En effet et malgré le tableau catastrophique qu’ils décrivent en rapport avec la

situation prévalant au Caméroun, affirmations qui ne sont corroborées par

aucune pièce, X.________ ne peut pas être considéré comme étant livré à

lui-même. Son père vit en effet encore dans son pays tout comme du reste l’un

de ses frères. En outre, le recourant a encore des oncles et tantes dans ce

pays. Cela signifie concrètement qu’il y dispose d’un point de chute.

11.

Enfin, une autorisation de séjour par regroupement

familial n’entre pas non plus en considération. L’article 38 al. 1 OLE limite

en effet cette possibilité au conjoint et aux enfants célibataires âgés de

moins de 18 ans. Or, seul un des frères du recourant réside en Suisse et il

n’est de plus plus prévu, aux dernières nouvelles, qu’il le prenne en charge.

12.

Il ressort des considérants qui précèdent que le

recours est en tous points mal fondé. Il doit donc être rejeté, la décision

attaquée étant maintenue. Eu égard à la situation matérielle des recourants et,

plus particulièrement de X.________ , le présent arrêt sera rendu sans frais.

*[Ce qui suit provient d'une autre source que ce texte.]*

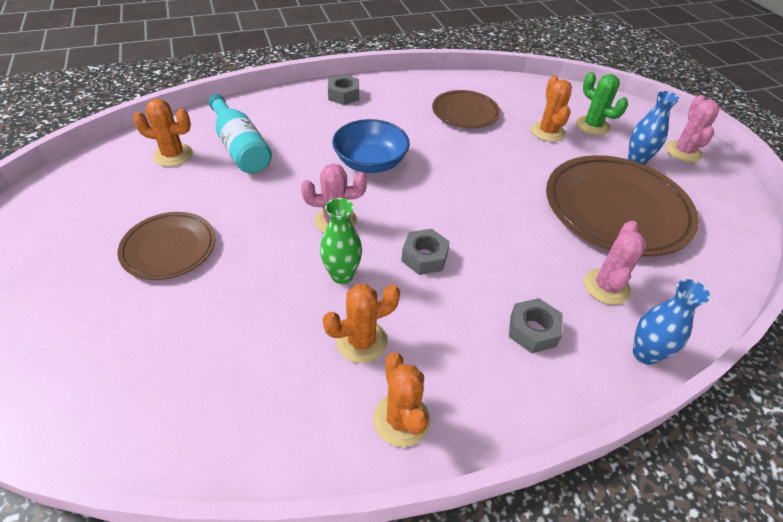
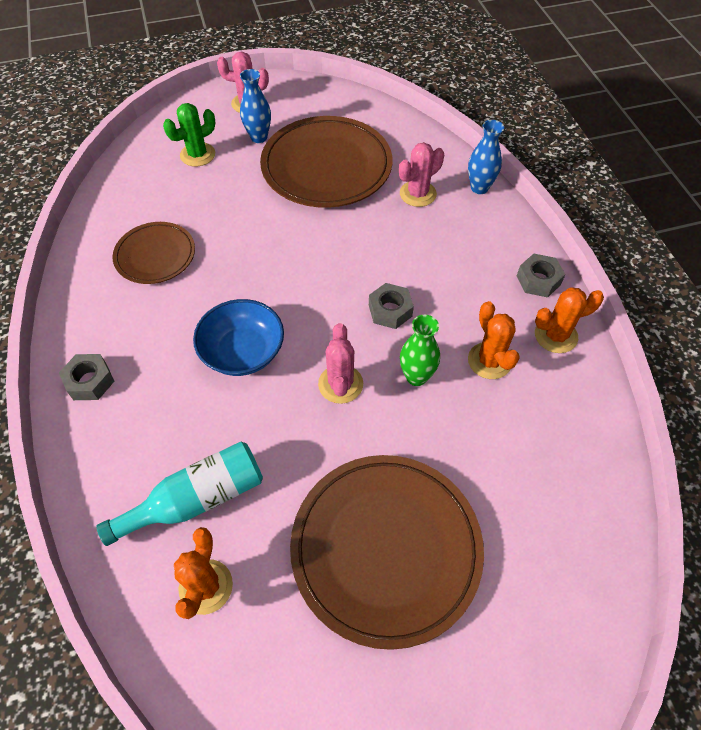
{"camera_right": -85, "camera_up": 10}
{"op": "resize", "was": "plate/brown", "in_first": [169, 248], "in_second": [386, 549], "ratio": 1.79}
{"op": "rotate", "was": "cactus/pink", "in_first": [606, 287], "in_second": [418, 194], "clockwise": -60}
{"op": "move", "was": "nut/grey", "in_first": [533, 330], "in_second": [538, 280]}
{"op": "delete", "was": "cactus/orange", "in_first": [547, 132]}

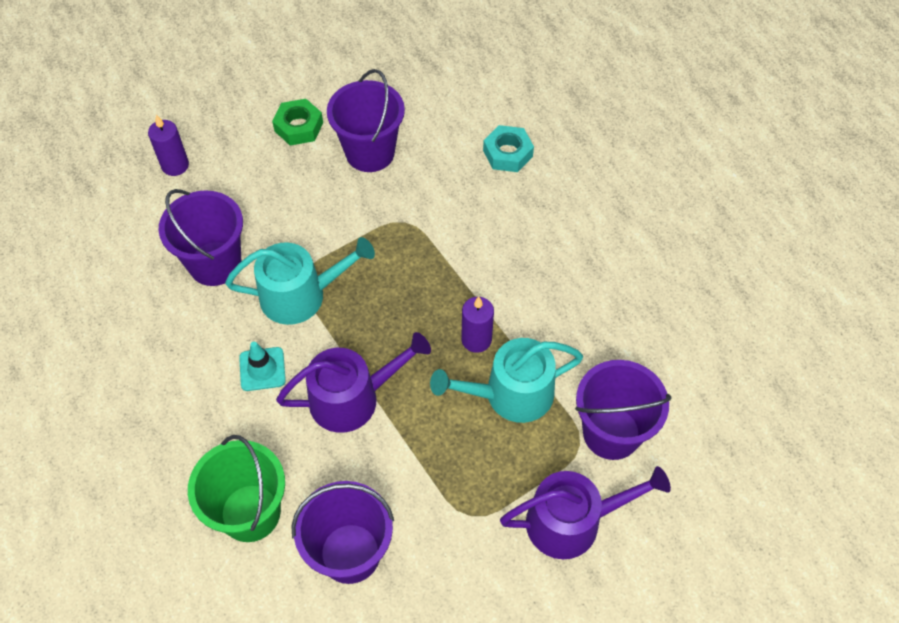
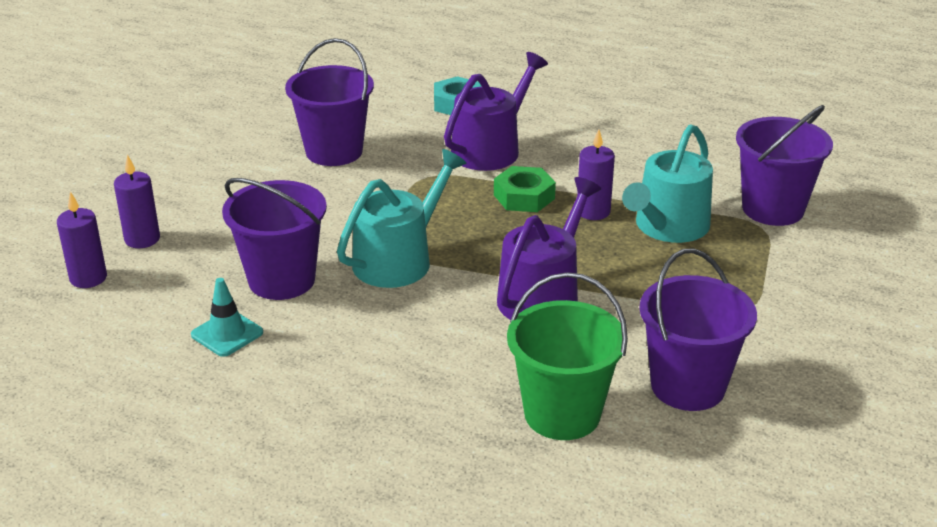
{"camera_right": -40, "camera_up": -25}
{"op": "insert", "now": "candle/purple", "in_second": [88, 278]}
{"op": "move", "was": "traffic cone/turquoise", "in_first": [262, 369], "in_second": [227, 334]}
{"op": "move", "was": "watering can/purple", "in_first": [572, 521], "in_second": [491, 149]}
{"op": "move", "was": "nut/green", "in_first": [299, 127], "in_second": [524, 197]}

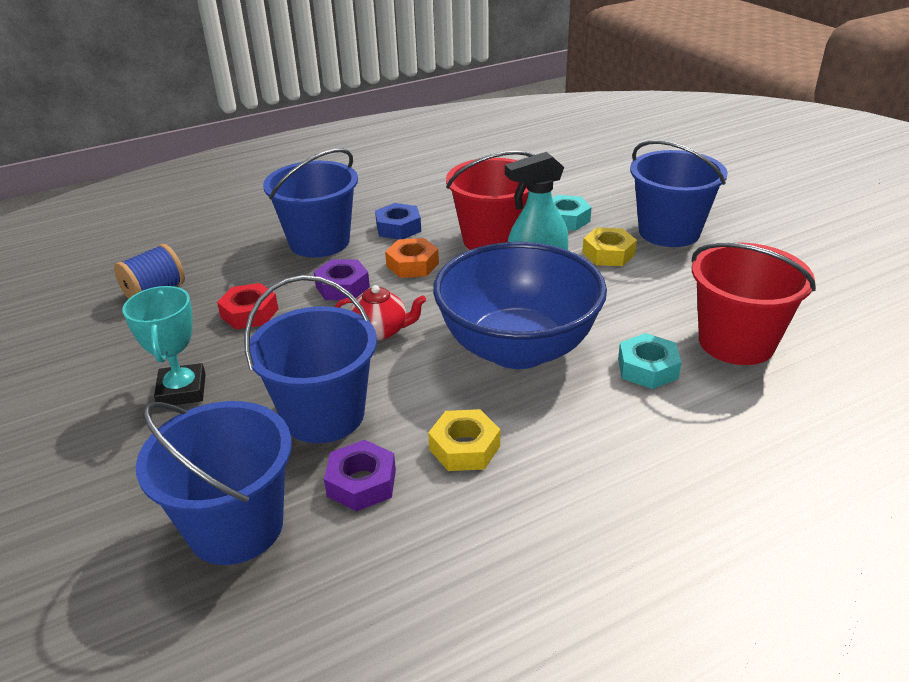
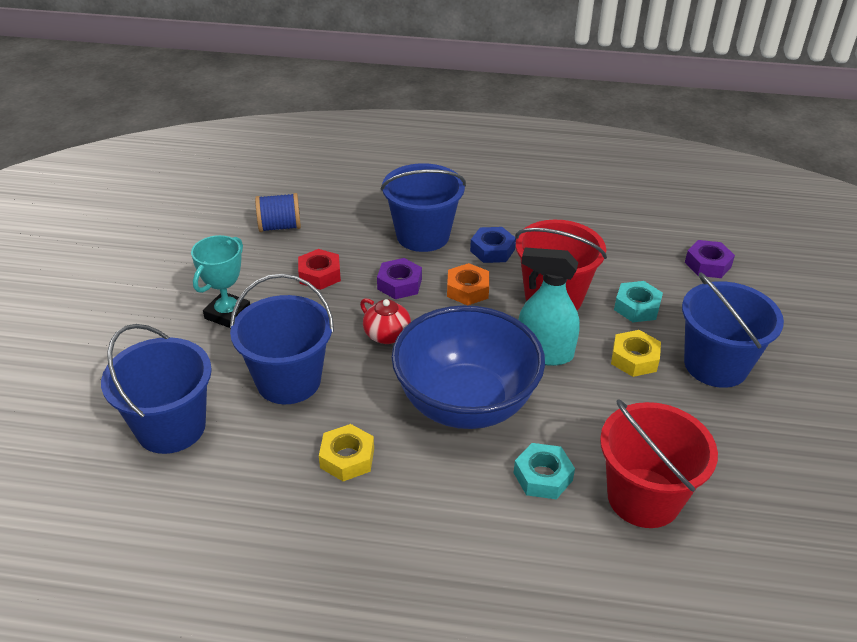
{"camera_right": 35, "camera_up": 5}
{"op": "move", "was": "nut/purple", "in_first": [361, 483], "in_second": [707, 264]}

Les recourants ne se verront toutefois pas allouer de dépens (art. 55 LJPA).

En outre, un délai

sera imparti à X.________ pour quitter le territoire vaudois.

Dispositif

Par ces motifs

le Tribunal administratif

arrête:

I. Le recours est

rejeté.

II. La décision du

Service de la population du 24 septembre 2003 est confirmée.

III.

Un délai au 15 août 2004 est imparti à

X.________ , ressortissant camerounais, né le 10 janvier 1990, pour quitter le

territoire vaudois.

IV.

Le présent arrêt est rendu sans frais.

V.

Il n’est pas alloué de dépens.

Lausanne, le 8 juillet 2004

Le

président:

Le présent arrêt est notifié :

- aux recourants, par l'intermédiaire de l'avocate Ninon Pulver,

sous pli lettre-signature;

- au SPOP;

- à l'Office fédéral de l'immigration, de l'intégration et de l'émigration,

IMES, Section Suisse Romande, Canton de Vaud, Quellenweg 9, 3003 Berne-Wabern.